Speaking of the Asia-Pacific SDG Gateway developed by UNESCAP, to allow countries and development partners access to SDG data for analysis, Ms. Gemma Van Halderen, Director of the Statistics Division, UNESCAP, expressed, “The Asia-Pacific SDG Gateway has been complemented by a COVID-19 policy response tracker which has turned into a one-stop-shop for access to policy responses across the region.”
Denis Nkala, Regional Coordinator (Asia – Pacific) of the United Nations Office for South-South Cooperation (UNOSSC) remarked, “In order to travel from point A to B, it is the data that will guide you and help you make the most effective decisions to reach your destination.”
Speaking of Somalia’s active surveillance system which has helped the country contain the virus, Mr. Abdirahim Muudey, Director, Coordination and Partnership Development, Ministry of Planning, Investment and Economic Development, The Federal Government of Somalia (FGS), commented, “In this difficult time, for a country responding to Covid-19, being ahead of the curve is the only way to limit the spread of the virus in the community. This can be done by enhancing active surveillance spanning the geographic coverage of the country.”
Ahmed Mushfiq Mobarak, Professor of Economics, Yale University, spoke of research outcomes that have indicated the level of risk Covid-19 has put a certain segment of a population in. “Covid-19 is not just a health issue, it is also an economic issue. We have seen a 40-80% drop in informal income globally. This has led to significant food security issues in many countries. Migrants and women are particularly at risk”, he mentioned.
Caroline Buckee, Associate Professor of Epidemiology, Harvard T.H. Chan School of Public Health, said, “Covid-19 revealed limitations in our data collection systems, but also pushed innovation with new analytical approaches. Moving forward, we must ask what is the goal of our data system. We need information that can help policymakers to make decisions.”
Niall O’higgins, Senior Research, and Technical Specialist, ILO, explained the importance of digital services in job matching functions in public employment services. He emphasized, “Digital platforms and data services has accelerated the spread of information for more systematic and representative sampling.”
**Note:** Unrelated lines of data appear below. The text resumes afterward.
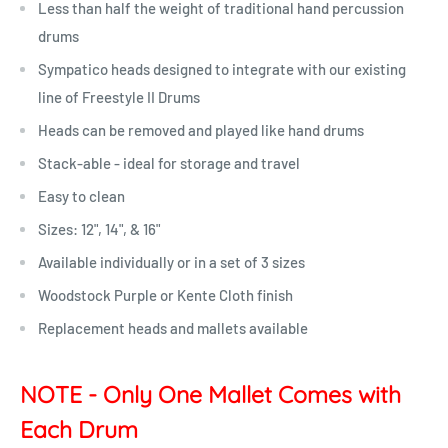
Less than half the weight of traditional hand percussion
drums
Sympatico heads designed to integrate with our existing
line of Freestyle II Drums
Heads can be removed and played like hand drums
Stack-able - ideal for storage and travel
Easy to clean
Sizes: 12", 14", & 16"
Available individually or in a set of 3 sizes
Woodstock Purple or Kente Cloth finish
Replacement heads and mallets available
NOTE - Only One Mallet Comes with
Each Drum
Paul Meyer, CEO, The Commons Project, then stressed the importance of public-private partnerships in realizing the true potential of data during crises. “Public-private partnerships would mobilize the true potential of data revolution and help in sharing knowledge across borders.” Following the panel discussion session, an open discussion was held where panelists answered questions asked by the audience.
The event was jointly organized by the Permanent Mission of Bangladesh to the United Nations, Aspire to Innovate (a2i), Bangladesh, The Federal Government of Somalia (FGS), United Nations Office for South-South Cooperation (UNOSSC), South-South Network for Public Service Innovation (SSN4PSI), United Nations Department of Economic and Social Affairs (UNDESA), United Nations Economic and Social Commission for Asia and the Pacific (UNESCAP), United Nations Development Programme (UNDP), International Labour Organization (ILO), Harvard T.H. Chan School of Public Health, Yale University, The Commons Project, Future of Work Lab Bangladesh.